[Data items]
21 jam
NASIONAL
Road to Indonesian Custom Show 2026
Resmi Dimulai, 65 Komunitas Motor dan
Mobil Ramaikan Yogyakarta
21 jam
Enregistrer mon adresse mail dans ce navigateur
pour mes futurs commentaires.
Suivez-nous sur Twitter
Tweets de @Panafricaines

...

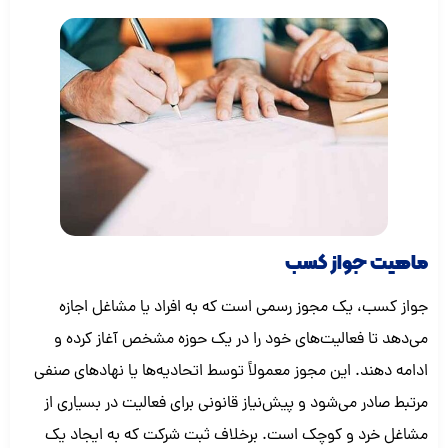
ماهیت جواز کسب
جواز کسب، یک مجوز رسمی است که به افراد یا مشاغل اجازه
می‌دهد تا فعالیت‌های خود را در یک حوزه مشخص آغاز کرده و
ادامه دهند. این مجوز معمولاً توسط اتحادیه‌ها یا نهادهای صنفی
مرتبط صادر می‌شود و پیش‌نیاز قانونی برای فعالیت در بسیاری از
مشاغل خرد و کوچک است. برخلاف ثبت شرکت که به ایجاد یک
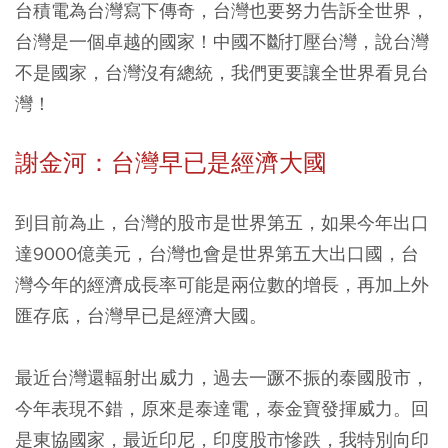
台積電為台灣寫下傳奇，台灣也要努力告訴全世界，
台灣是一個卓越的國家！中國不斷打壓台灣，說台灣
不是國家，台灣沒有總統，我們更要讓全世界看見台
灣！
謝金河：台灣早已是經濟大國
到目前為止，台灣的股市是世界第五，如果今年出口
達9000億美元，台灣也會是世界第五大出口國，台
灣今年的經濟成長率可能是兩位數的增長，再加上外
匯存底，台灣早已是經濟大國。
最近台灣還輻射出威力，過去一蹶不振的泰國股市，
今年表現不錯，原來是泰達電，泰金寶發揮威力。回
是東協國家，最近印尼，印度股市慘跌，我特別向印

---

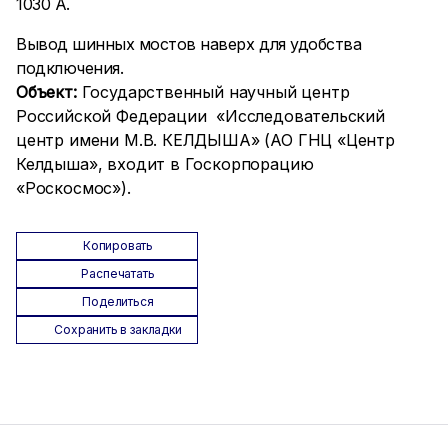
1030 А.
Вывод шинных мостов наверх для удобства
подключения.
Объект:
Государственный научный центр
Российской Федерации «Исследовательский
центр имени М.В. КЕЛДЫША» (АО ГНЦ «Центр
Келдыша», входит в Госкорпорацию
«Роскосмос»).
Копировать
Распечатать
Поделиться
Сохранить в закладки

## [Work instructions]
Reproduce verbatim the lines of the entries from the line containing "台積電為台灣寫下傳奇，台灣也要努力告訴全世界，" through the line containing "是東協國家，最近印尼，印度股市慘跌，我特別向印", including both of those lines.

## [Response to this task]
台積電為台灣寫下傳奇，台灣也要努力告訴全世界，
台灣是一個卓越的國家！中國不斷打壓台灣，說台灣
不是國家，台灣沒有總統，我們更要讓全世界看見台
灣！
謝金河：台灣早已是經濟大國
到目前為止，台灣的股市是世界第五，如果今年出口
達9000億美元，台灣也會是世界第五大出口國，台
灣今年的經濟成長率可能是兩位數的增長，再加上外
匯存底，台灣早已是經濟大國。
最近台灣還輻射出威力，過去一蹶不振的泰國股市，
今年表現不錯，原來是泰達電，泰金寶發揮威力。回
是東協國家，最近印尼，印度股市慘跌，我特別向印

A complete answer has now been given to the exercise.